Les clauses du bail sont claires : la SCI loue les lieux à Ayman Hariri. Celui-ci, qui dispose d’une des plus grosses fortunes mondiales, entreprend ensuite d’importants travaux afin de rafraîchir les lieux. Ils dureront de longs mois. Mais, curieusement, ce logement de rêve ne sera jamais occupé… jusqu’à l’arrivée, en mai 2007 – soit près de six années plus tard – de Bernadette et Jacques Chirac.  » Ayman s’est marié, avance un proche de la famille. Il s’est ensuite installé avec son épouse en Jordanie, puis il a pris la direction du groupe Hariri en Arabie saoudite. Il n’avait donc plus un besoin urgent de cet appartement, qui est resté vacant. Il était tout à fait normal, du fait des relations anciennes entre les deux familles, d’aider l’ancien président français. Ce sont des gestes de solidarité courants dans le monde arabe. « 

Il pourrait bien sûr exister une autre explication à cette vacance inhabituelle. L’appartement n’a-t-il pas été acheté, en 2001, en vue d’héberger le couple Chirac après son départ de l’Elysée ? La situation politique de la France cette année-là peut le laisser penser. Lorsque les Hariri décident d’acquérir l’appartement, en juin, rien n’est joué pour la présidentielle de 2002 : les sondages donnent Lionel Jospin et Jacques Chirac au coude à coude. En cas de défaite, et d’abandon de la politique, celui qui fut toujours un  » résident de la République  » – de l’hôtel de ville de Paris à l’Elysée, en passant par Matignon, sera obligé de se trouver un  » chez lui  » parisien. L’appartement des Hariri tomberait alors à pic.
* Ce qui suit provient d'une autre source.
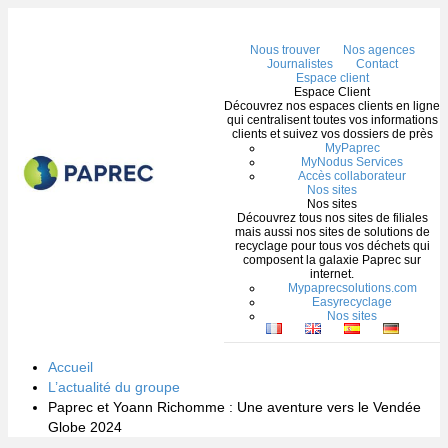
Me
Nous trouver
Nos agences
Journalistes
Contact
Espace client
Espace Client
Découvrez nos espaces clients en ligne
qui centralisent toutes vos informations
clients et suivez vos dossiers de près
MyPaprec
MyNodus Services
Accès collaborateur
Nos sites
Nos sites
Découvrez tous nos sites de filiales
mais aussi nos sites de solutions de
recyclage pour tous vos déchets qui
composent la galaxie Paprec sur
internet.
Mypaprecsolutions.com
Easyrecyclage
Nos sites
Accueil
L’actualité du groupe
Paprec et Yoann Richomme : Une aventure vers le Vendée
Globe 2024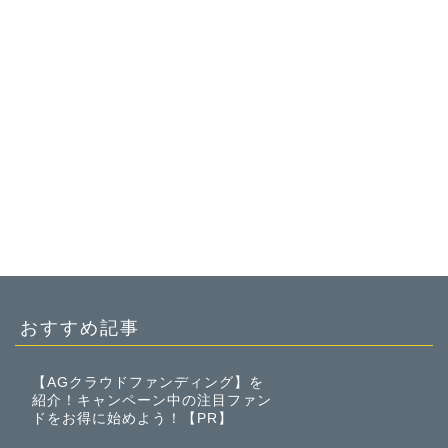
おすすめ記事
【AGクラウドファンディング】を
紹介！キャンペーン中の注目ファン
ドをお得に始めよう！【PR】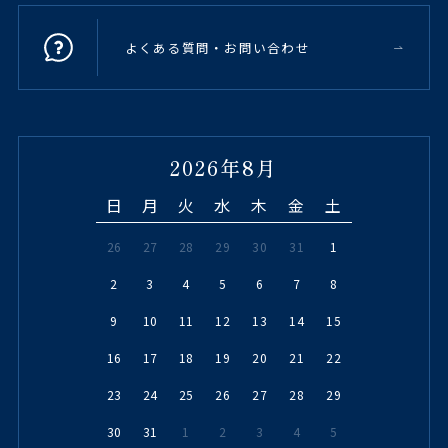
よくある質問・お問い合わせ
2026年8月
日
月
火
水
木
金
土
26
27
28
29
30
31
1
2
3
4
5
6
7
8
9
10
11
12
13
14
15
16
17
18
19
20
21
22
23
24
25
26
27
28
29
30
31
1
2
3
4
5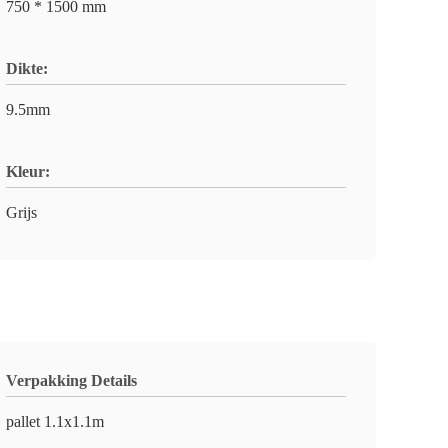
750 * 1500 mm
Dikte:
9.5mm
Kleur:
Grijs
Verpakking Details
pallet 1.1x1.1m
Cette hypothèse, qui met à mal la version du communiqué diffusé en avril 2007, est renforcée par un témoignage recueilli par Le Vif/L’Express. Un voisin du 3, quai Voltaire indique en effet avoir rencontré Mme Chirac, accompagnée de son officier de sécurité, quelques années avant l’emménagement du printemps 2007.
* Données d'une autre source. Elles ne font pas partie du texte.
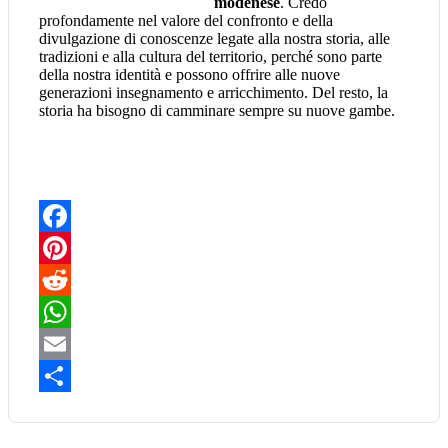
modenese
. Credo
profondamente nel valore del confronto e della
divulgazione di conoscenze legate alla nostra storia, alle
tradizioni e alla cultura del territorio, perché sono parte
della nostra identità e possono offrire alle nuove
generazioni insegnamento e arricchimento. Del resto, la
storia ha bisogno di camminare sempre su nuove gambe.
Facebook
Pinterest
Reddit
WhatsApp
Email
Share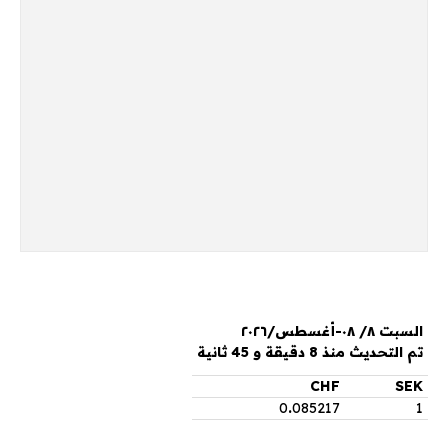
السبت ٨/ ٠٨-أغسطس/٢٠٢٦
تم التحديث منذ 8 دقيقة و 45 ثانية
CHF
SEK
0
.
085217
1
Le Vif/L’Express a sollicité le commentaire de Jacques Chirac sur l’ensemble de ces éléments, y compris sur la visite de son épouse. Par le biais de son attachée de presse, Bénédicte Brissard, l’ancien président a opposé une fin de non-recevoir à notre démarche.  » Tout ceci relève d’un domaine strictement privé, indique sa collaboratrice. Un chef d’Etat ayant quitté ses fonctions a droit à une vie privée comme tout un chacun. Quant à l’aspect provisoire de l’installation, nous répétons que cette situation n’a pas vocation à être définitive. « 

La mise à disposition d’un tel appartement appelle pourtant quelques questions légitimes s’agissant d’un ex-chef de l’Etat français bénéficiant d’une retraite de l’ordre de 15 000 euros mensuels et d’un patrimoine important. D’après le communiqué d’avril 2007, le logement est  » prêté « , ce qui signifie qu’il est mis à disposition à titre gratuit. Même générosité vis-à-vis de la fiscalité : selon nos informations, la taxe d’habitation est réglée par le locataire en titre, Ayman Hariri.

Jacques Chirac se retrouve ainsi dans une situation inédite sous la Ve République. L’ancien président en a lui-même convenu en soulignant le caractère transitoire et provisoire de cet hébergement.